Cookie e GDPR: come funzionano e perché sono in conflitto
Il GDPR, normativa UE entrata in vigore il 25 maggio dello scorso anno, ha tra i suoi scopi la tutela dei dati personali degli utenti che visitano i siti web. I cookie, ossia i file di informazione che vengono memorizzati dai vari siti sui device degli utenti con lo scopo di identificarli e profilarli, vengono nominati una sola volta nel complesso delle 88 pagine del Regolamento.

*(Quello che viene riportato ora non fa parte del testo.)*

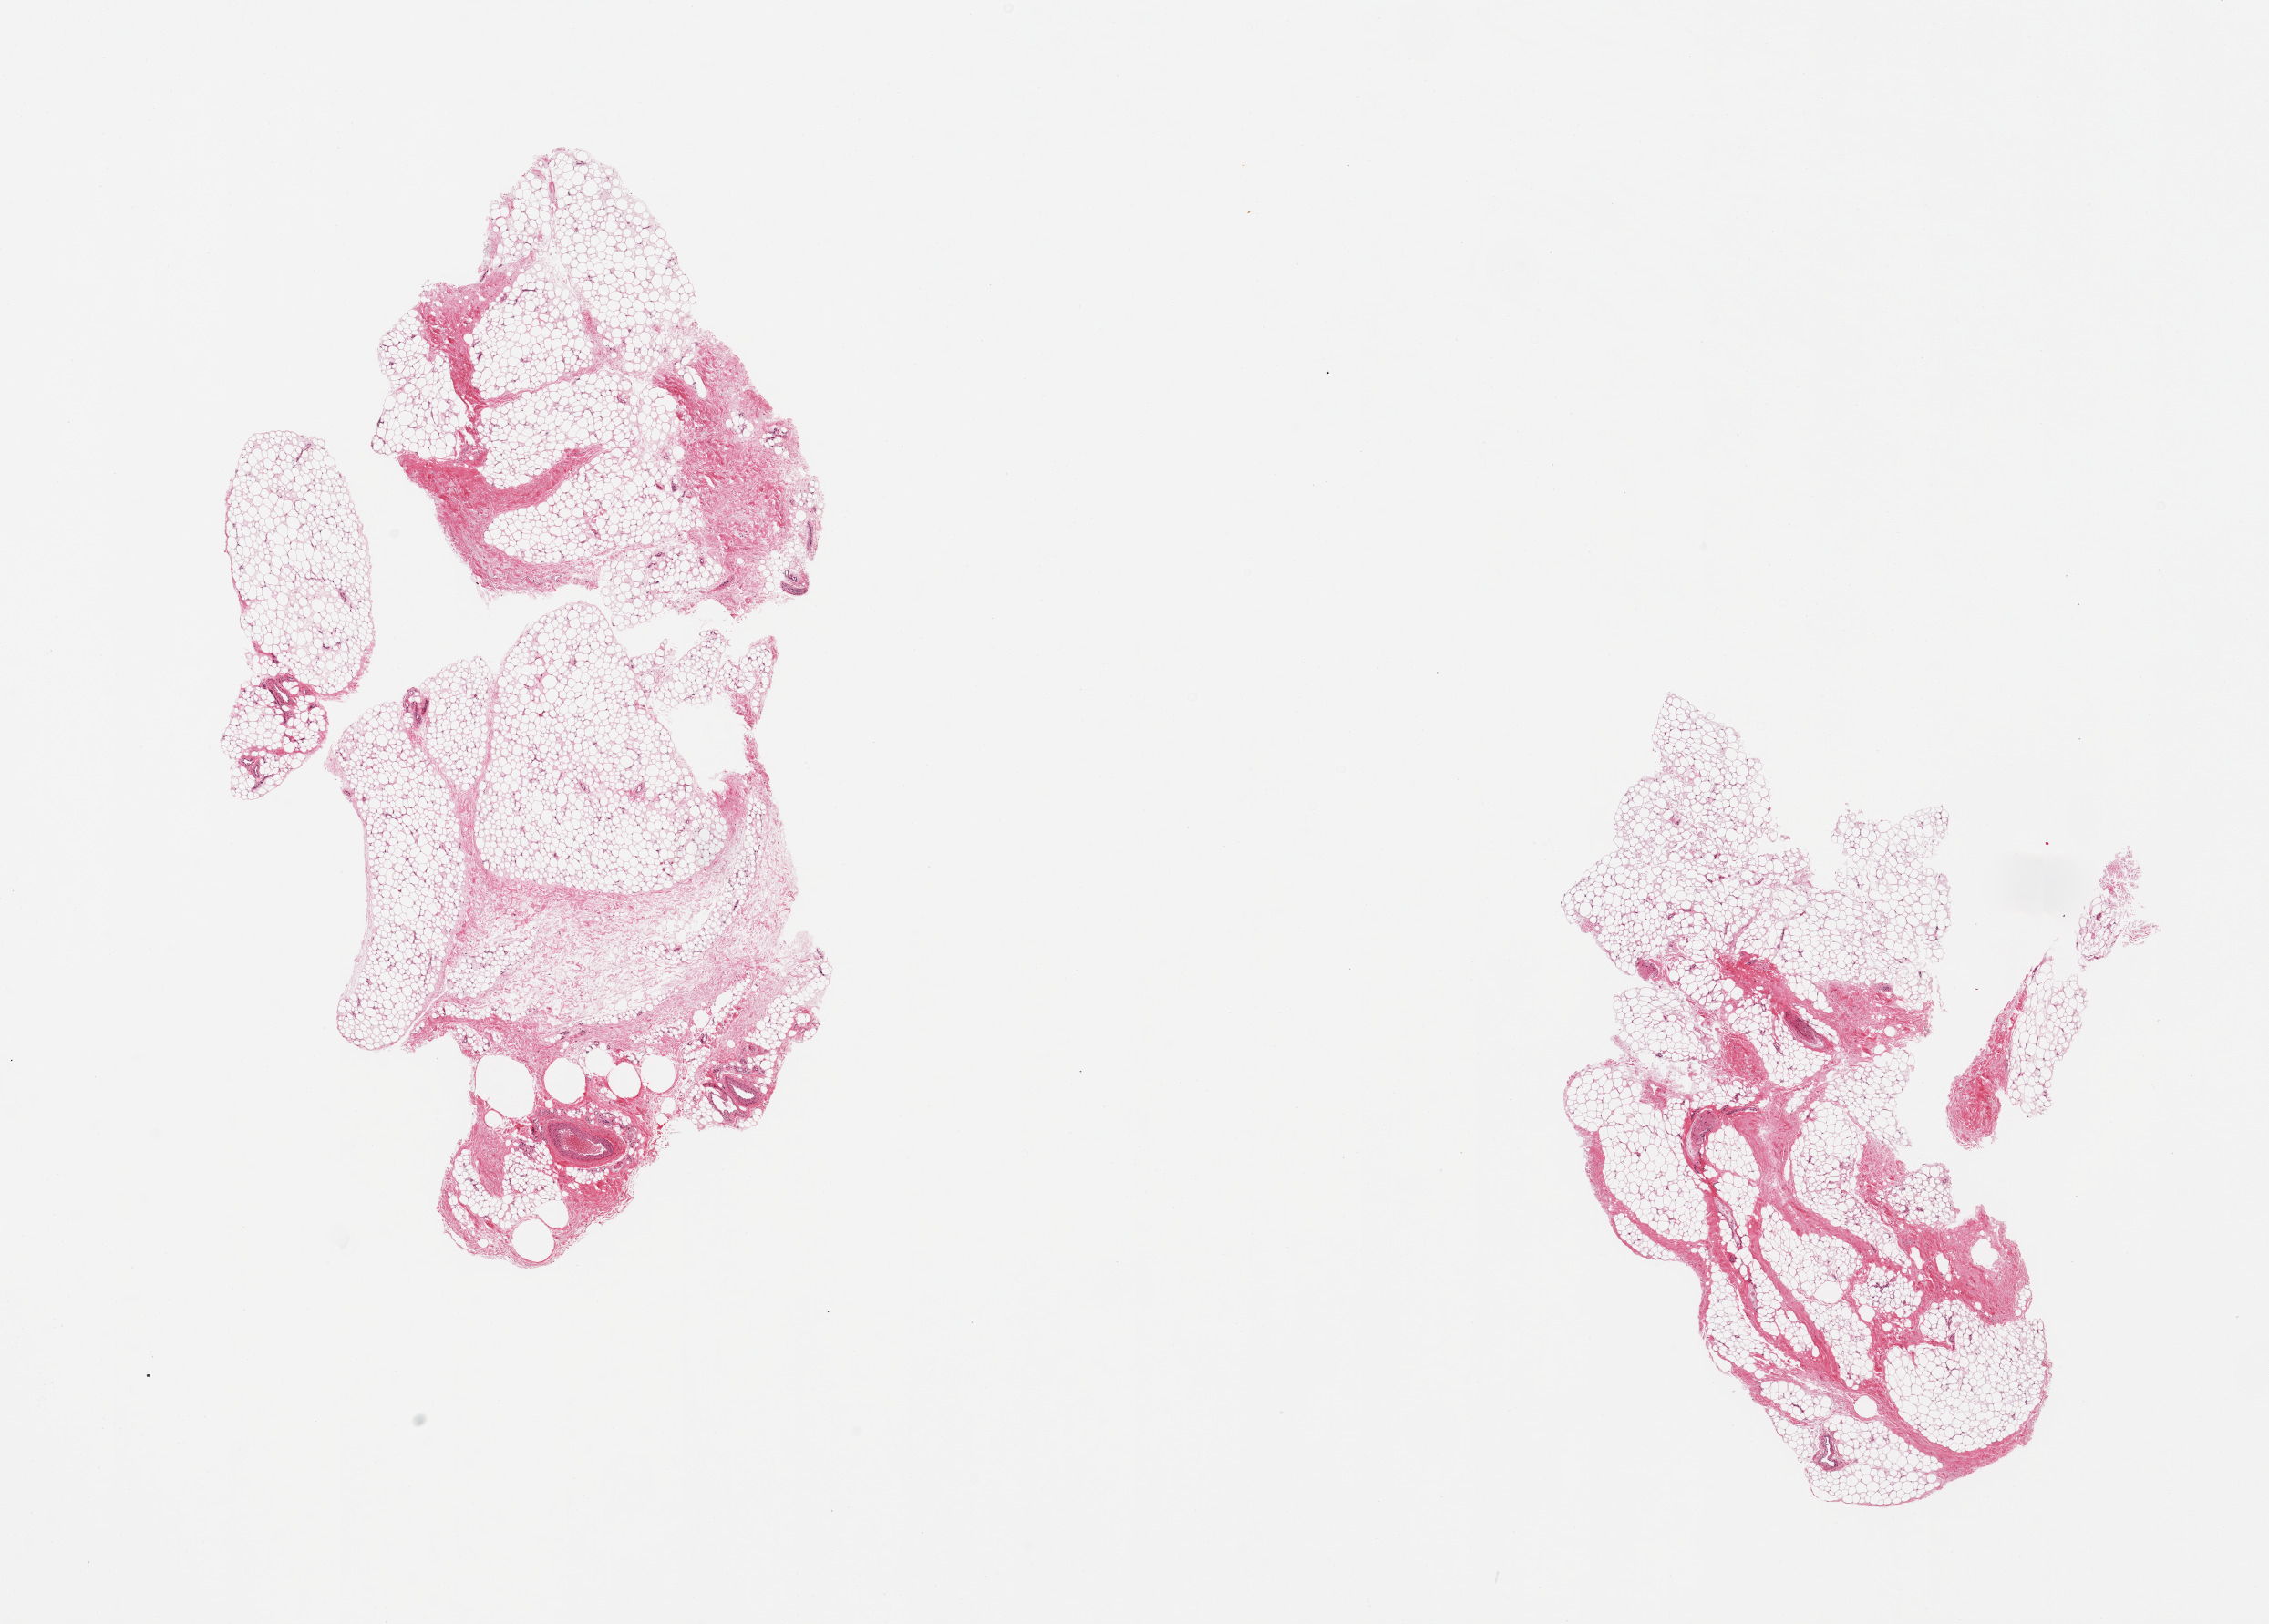
Haematoxylin and eosin whole-slide image, a low-resolution overview of the entire scanned area, about 19.7 x 14.1 mm (from a 20x scan); PAXgene-fixed, paraffin-embedded tissue; target tissue: adipose tissue; tissue donor sample. Male donor.
Pathologist's review note for this sample: 2 pieces; 10% fibrous content.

Le poche righe ad essi dedicate sono però alquanto significative. Sottolineano infatti come questi file, se combinati con altri contenuti informativi ricevuti dai server, siano in grado di consentire l’identificazione delle persone fisiche. Il quadro appena descritto costituisce una grave violazione del GDPR. Nonostante non tutti i cookie vengano utilizzati per identificare gli utenti, la gran parte di essi è soggetta al GDPR e così continuerà ad essere.
Quali sono i problemi dei cookie e come rendere il sito conforme al GDPR
I file di testo in questione presentano due problemi su tutti. Il primo riguarda la privacy e le tipologie di azioni degli utenti che vengono registrate. Il secondo riguarda la trasparenza e il fatto di chiedersi chi sta monitorando le azioni e a quale scopo. Inoltre, è naturale farsi domande in merito alle modalità di gestione dei dati e alle tempistiche della loro conservazione.
In virtù di questo quadro, i proprietari di siti web devono impegnarsi per adottare quelle misure che consentono allo spazio in questione di essere conforme alle normative relative alla gestione dei dati personali. Per capire meglio la situazione, ricordiamo che con la dicitura “dati personali” si inquadrano le coordinate bancarie, gli indirizzi mail, gli indirizzi IP dei device, le informazioni di natura medica. Se si elaborano informazioni di questa natura, è necessario innanzitutto adeguare la cookie policy e il consenso relativo all’attività di questi file.
Entrando maggiormente nello specifico, si ricorda che il Regolamento Europeo per la Protezione dei Dati Personali prevede il fatto di ottenere il consenso informato prima del salvataggio di qualsiasi informazione relativa al comportamento degli utenti che visitano il sito. La regola in questione vale anche quando si parla di informazioni raccolte ai fini della creazione delle inserzioni pubblicitarie.
Il consenso deve inoltre essere basato su una scelta reale. Questo vuol dire che al singolo utente deve essere lasciata la possibilità di visitare il sito e di usufruire di tutte le sue funzioni anche se non accetta i cookie.
Come sono cambiate le cose da quando il GDPR è pienamente effettivo
Da quando è diventata effettiva la normativa per il trattamento dei dati personali, l’incompatibilità legale tra il GDPR e i cookie ha portato i web master a ridurre notevolmente il ricorso senza consenso ai suddetti file.
Autorevoli analisi internazionali effettuate a pochi mesi di distanza – ad aprile e a luglio 2018 – hanno evidenziato come il ricorso a cookie di terze parti (finalizzati ossia a fornire informazioni sul comportamento degli utenti a piattaforme social ed e-commerce) sia calato del 20% circa, con una diminuzione particolarmente significativa per quelli pubblicitari e di marketing.
Le analisi hanno evidenziato anche un calo del numero di siti che ospitano pulsanti per la condivisione dei contenuti sui social. Questo significa che diverse realtà attive sul web stanno rispondendo in maniera pronta al regolamento europeo per la protezione dei dati personali, minimizzando i casi di tracciamento dei dati da parte di soggetti terzi.
Considerando il caso specifico dei siti italiani, il numero di cookie di terze parti è calato di oltre il 30%, superando la media UE. I numeri in questione riguardano però siti minori e non certo i principali fornitori di servizi per tracciare le attività degli utenti, ossia i motori di ricerca, i social e i colossi dell’e-commerce.